О боже, мне уже двадцать! И я живу в Вене, в городе всех городов, очарование которого в том и состоит, что он такой весь переполненный, исполненный легкомыслия, безалаберного разложения и неутолимой жажды жизни.
Я тоскую по тебе, ты, небесный шалопай.
А еще — о том, другом, человеке из гранита.
Вновь и вновь перечитываю я сообщение, которое разрывает мне сердце:
„Воспользовавшись фальшивым входным билетом, известный анархист по имени Дмитрий Богров проник на театральное представление, на котором присутствовал также премьер-министр правительства России Петр Столыпин. Перед началом представления анархист приблизился к высокопоставленному чиновнику и трижды выстрелил в него. Тяжелораненый Столыпин был доставлен в ближайшую больницу, где вскоре скончался. Убийца был арестован, в результате короткого судебного разбирательства приговорен к смерти и 26 сентября был казнен“.

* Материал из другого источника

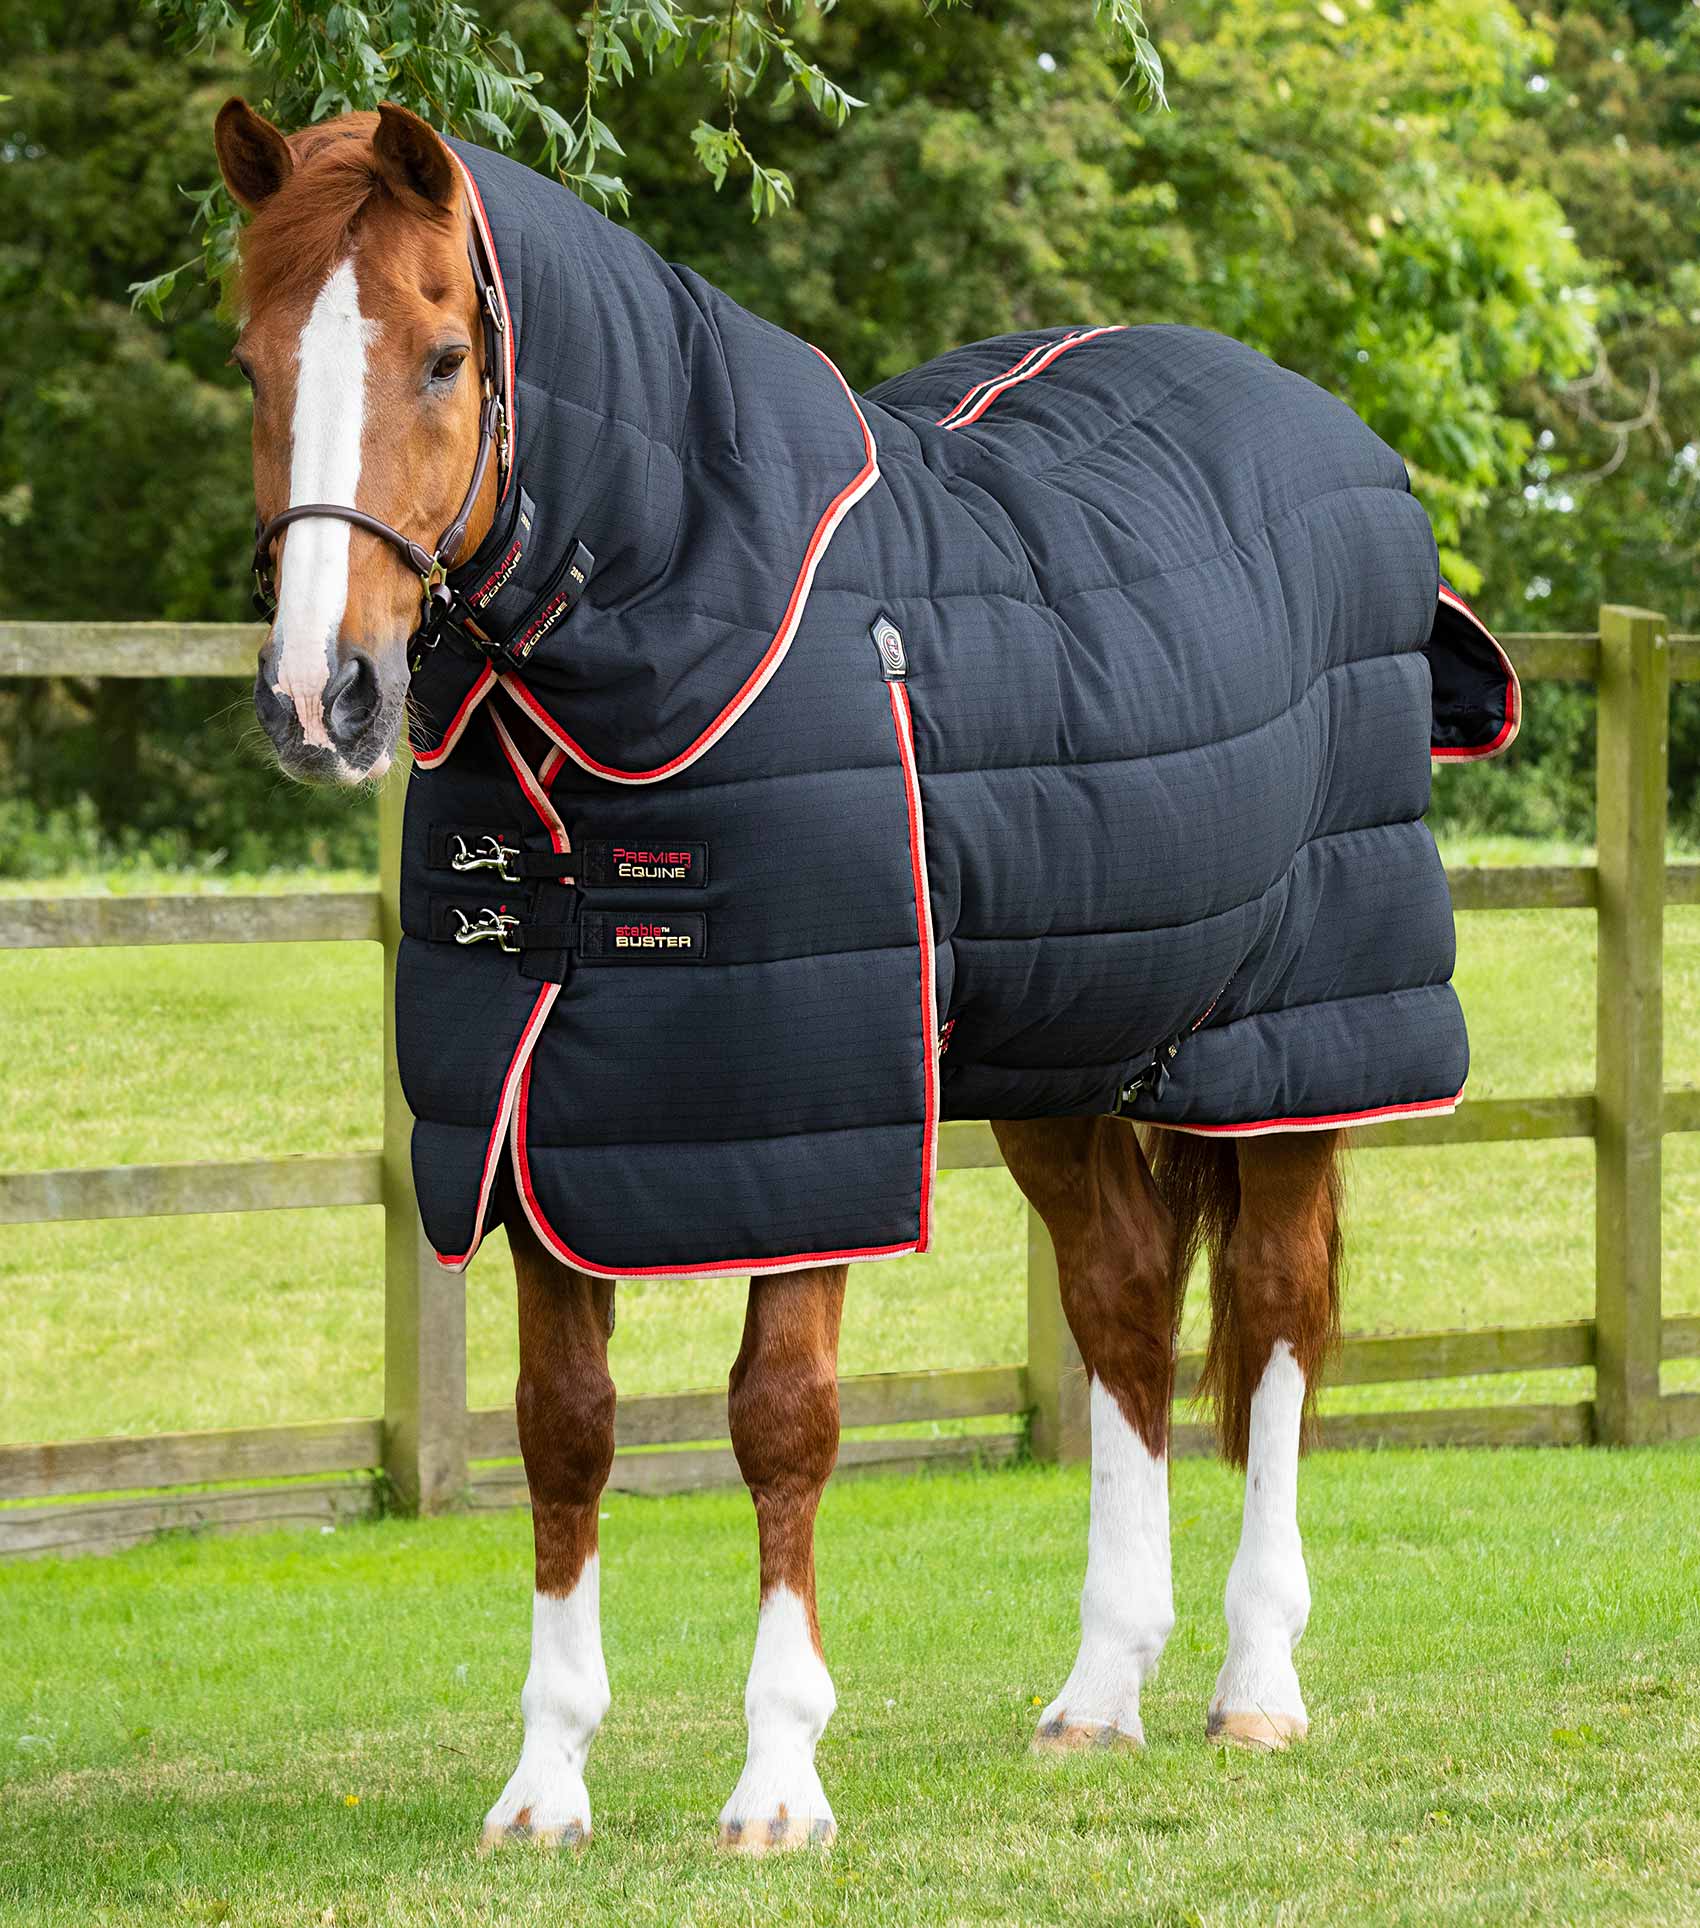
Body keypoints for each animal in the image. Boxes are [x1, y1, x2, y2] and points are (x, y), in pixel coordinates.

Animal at [212, 96, 1513, 1852]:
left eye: (441, 356)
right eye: (254, 357)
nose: (319, 696)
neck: (689, 620)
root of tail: (1350, 452)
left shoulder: (808, 1133)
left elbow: (783, 1421)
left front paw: (778, 1782)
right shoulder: (540, 1130)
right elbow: (564, 1433)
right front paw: (545, 1786)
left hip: (1297, 1049)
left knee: (1277, 1315)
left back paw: (1256, 1687)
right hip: (1062, 1054)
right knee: (1121, 1303)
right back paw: (1102, 1694)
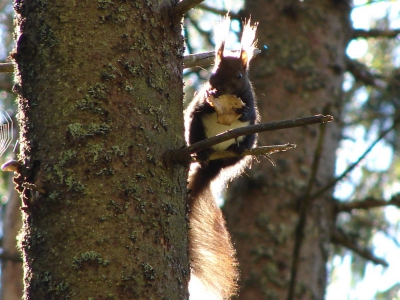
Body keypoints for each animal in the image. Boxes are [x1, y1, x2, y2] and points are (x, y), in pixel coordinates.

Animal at [185, 17, 260, 300]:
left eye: (239, 75)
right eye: (214, 70)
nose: (218, 86)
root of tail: (214, 164)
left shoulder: (252, 106)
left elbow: (250, 111)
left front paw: (243, 111)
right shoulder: (200, 103)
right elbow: (202, 105)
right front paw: (210, 100)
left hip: (249, 140)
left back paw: (235, 150)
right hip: (195, 130)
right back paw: (202, 152)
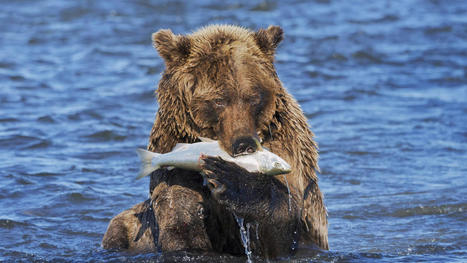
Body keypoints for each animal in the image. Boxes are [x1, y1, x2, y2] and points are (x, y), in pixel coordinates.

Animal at [102, 24, 330, 260]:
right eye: (219, 100)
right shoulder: (174, 162)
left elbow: (283, 222)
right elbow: (180, 218)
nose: (245, 144)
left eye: (253, 97)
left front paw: (230, 178)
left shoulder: (284, 146)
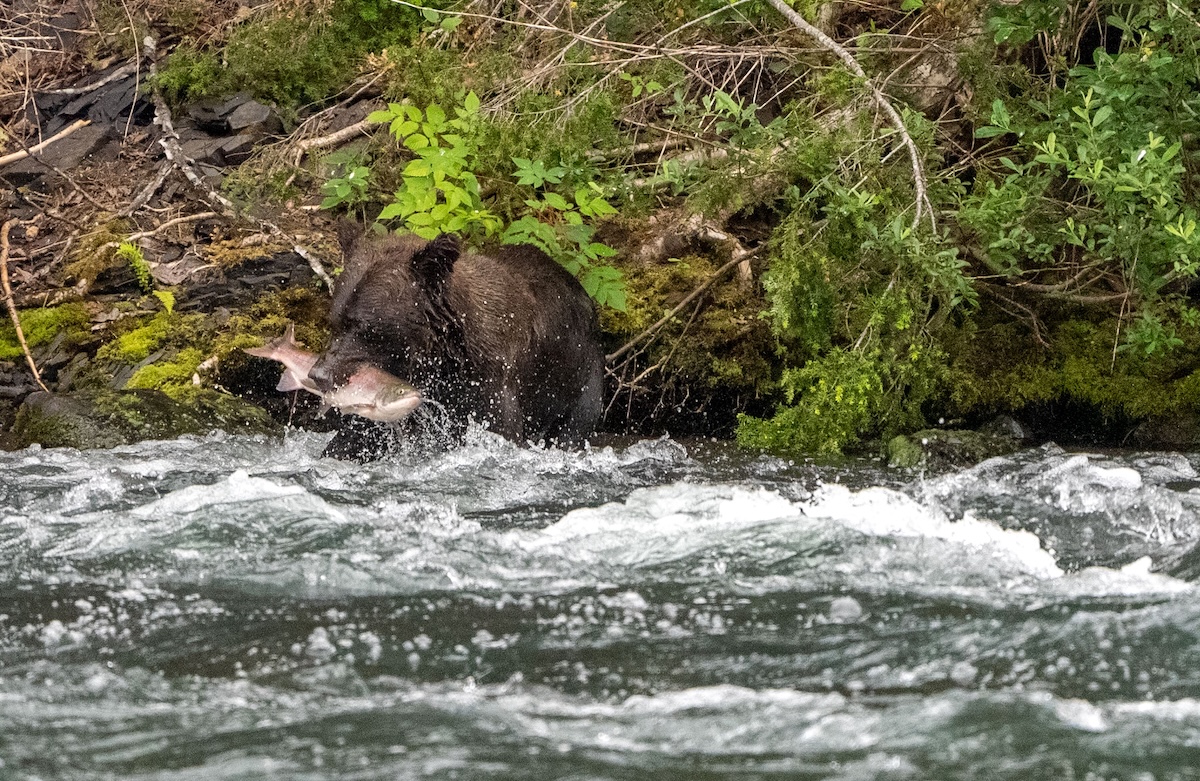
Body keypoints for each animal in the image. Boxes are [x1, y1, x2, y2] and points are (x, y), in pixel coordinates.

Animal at [308, 224, 605, 459]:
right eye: (334, 321)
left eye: (364, 326)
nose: (319, 374)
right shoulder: (392, 397)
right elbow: (354, 439)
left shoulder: (491, 385)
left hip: (580, 382)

Известный анархист. Это мог быть только Бальтюр. Или кто-то другой? Другой человек из гранита? Убийство этого кровопийцы сделалось целью его существования. Дважды пытался он это совершить, но безуспешно. Дважды хватали подозреваемых и, не слишком разбираясь, расстреливали по приговору полевого суда. Которым из них был Бальтюр? Этого никогда не узнать. Они все ходят под фальшивыми знаменами. Один раз их зовут Дмитрий, другой — Павел. Или — Бальтюр. У них дюжины тайных имен и прозвищ, но ты — лучший из всех. Ты — мой горный хрусталь. Ты относишься к тем мужам, которых распинают на крестах и которые на третий день воскресают из мертвых. Вчера утром они расстреляли тебя. Завтра ты воскреснешь и заберешь меня. Ты постучишь в мою дверь и велишь мне следовать за тобой. И ты знаешь, что я последую. Без промедления. Но сейчас ты не здесь. Пока ты в некотором неведомом городе. В Новгороде, скажем, или в Царицыне — само имя звучит как тяжелый вздох. Ты расскажешь мне, как они тебя расстреливали. Как они хватали тебя и заковывали в цепи. Я хочу знать, что кричал ты им в лицо во время неправого военного судилища над тобой. Правду услышали они от тебя. Великую правду, во имя которой стоило идти на смерть.